Diet and ADHD link gets stronger

ADHD, or attention-deficit hyperactivity disorder, is the most commonly diagnosed mental health problem for children worldwide.  The ratio has been estimated at anywhere from one in one hundred to one in five children that suffer from this disorder, and parents, teachers and the medical profession are constantly looking for ways to combat the problem.

A recent study from the ADHD Research Center and Radboud University in the Netherlands reinforces previous research that strongly suggests a child’s diet is one significant factor in controlling the behavioral symptoms of the disorder.  The research involved 100 children aged four to eight who had been diagnosed with ADHD.  They were divided into two groups, with one group eating a basic healthy but unrestricted diet and the other on a diet of very limited foods for five weeks.

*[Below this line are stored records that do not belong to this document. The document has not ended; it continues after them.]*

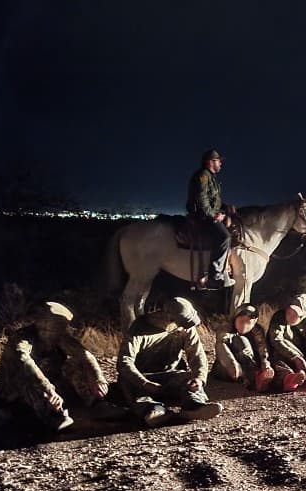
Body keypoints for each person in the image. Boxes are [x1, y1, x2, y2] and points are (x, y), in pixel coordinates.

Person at [0, 302, 111, 431]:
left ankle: (97, 403)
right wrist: (48, 388)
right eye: (56, 327)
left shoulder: (58, 337)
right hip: (16, 392)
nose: (61, 331)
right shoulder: (22, 339)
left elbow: (84, 355)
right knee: (28, 378)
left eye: (62, 327)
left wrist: (97, 378)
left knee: (75, 365)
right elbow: (25, 362)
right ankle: (54, 415)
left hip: (52, 387)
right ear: (42, 325)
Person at [118, 297, 223, 427]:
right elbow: (124, 361)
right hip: (143, 378)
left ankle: (194, 406)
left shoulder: (185, 327)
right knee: (128, 384)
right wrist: (144, 383)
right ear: (169, 317)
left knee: (189, 379)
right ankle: (154, 411)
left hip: (170, 374)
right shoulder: (140, 329)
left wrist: (199, 378)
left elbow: (197, 355)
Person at [186, 148, 235, 290]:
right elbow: (202, 199)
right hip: (201, 215)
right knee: (224, 237)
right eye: (218, 161)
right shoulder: (203, 176)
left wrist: (226, 207)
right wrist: (213, 215)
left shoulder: (211, 177)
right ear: (210, 162)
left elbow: (214, 201)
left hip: (207, 213)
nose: (220, 164)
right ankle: (215, 276)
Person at [212, 304, 275, 391]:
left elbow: (262, 347)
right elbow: (221, 345)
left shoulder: (257, 330)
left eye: (248, 322)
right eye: (241, 321)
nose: (244, 325)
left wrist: (265, 363)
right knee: (240, 340)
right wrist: (233, 365)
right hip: (226, 368)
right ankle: (254, 378)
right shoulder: (226, 328)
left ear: (255, 321)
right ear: (235, 319)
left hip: (250, 365)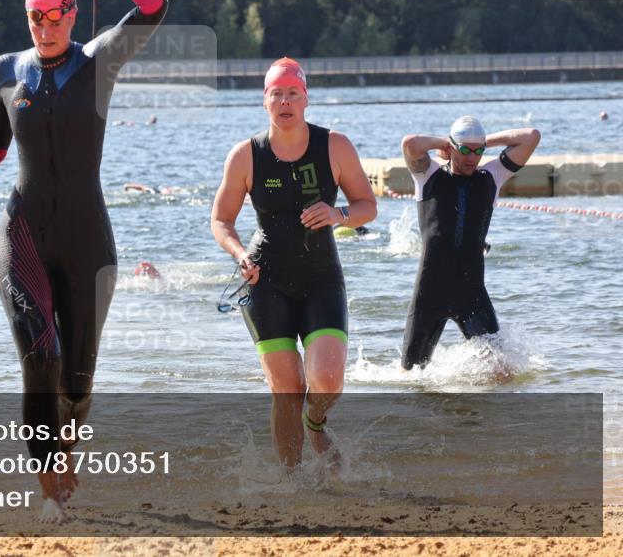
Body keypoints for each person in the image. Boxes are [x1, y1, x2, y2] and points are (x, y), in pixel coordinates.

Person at [0, 0, 167, 523]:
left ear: (71, 13)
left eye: (55, 15)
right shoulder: (5, 72)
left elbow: (154, 5)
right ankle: (47, 488)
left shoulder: (97, 62)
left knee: (78, 383)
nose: (45, 26)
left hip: (89, 241)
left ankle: (64, 446)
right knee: (41, 355)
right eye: (35, 17)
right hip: (24, 236)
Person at [211, 58, 377, 469]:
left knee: (328, 379)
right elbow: (221, 221)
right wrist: (239, 254)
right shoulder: (245, 155)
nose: (285, 101)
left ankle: (315, 422)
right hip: (265, 279)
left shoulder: (334, 146)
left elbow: (367, 207)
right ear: (264, 102)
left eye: (293, 94)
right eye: (276, 94)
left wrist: (338, 215)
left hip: (321, 276)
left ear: (305, 101)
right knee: (286, 388)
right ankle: (292, 482)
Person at [400, 117, 541, 370]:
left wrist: (485, 141)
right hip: (430, 293)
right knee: (410, 375)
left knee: (501, 370)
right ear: (452, 148)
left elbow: (531, 136)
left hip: (471, 293)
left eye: (478, 151)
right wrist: (442, 143)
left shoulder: (491, 177)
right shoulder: (428, 177)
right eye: (465, 149)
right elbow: (410, 144)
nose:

The restricted, or ‘few foods’ diet included only foods that have seldom if ever been found to trigger an allergy, such as white meats, rice, a few fruits and vegetables and water.  Wheat, eggs, tomatoes and dairy products were among those foods eliminated from the restricted diet as known allergy triggers for some children and adults.  After the five weeks, more than half of the second group showed significant improvement in ADHD symptoms i.e. disruptive behavior, inability to concentrate etc.

At this point the restricted foods were gradually added back into the restricted diets and the children’s behavior monitored to assess reaction.  The results on the whole are not conclusive, but there is a definite association between food allergies and ADHD.  The biggest problem is the necessity for long-term patience and monitoring of food intake if parents are to ascertain the right foods for their children, and then make sure that’s what they eat.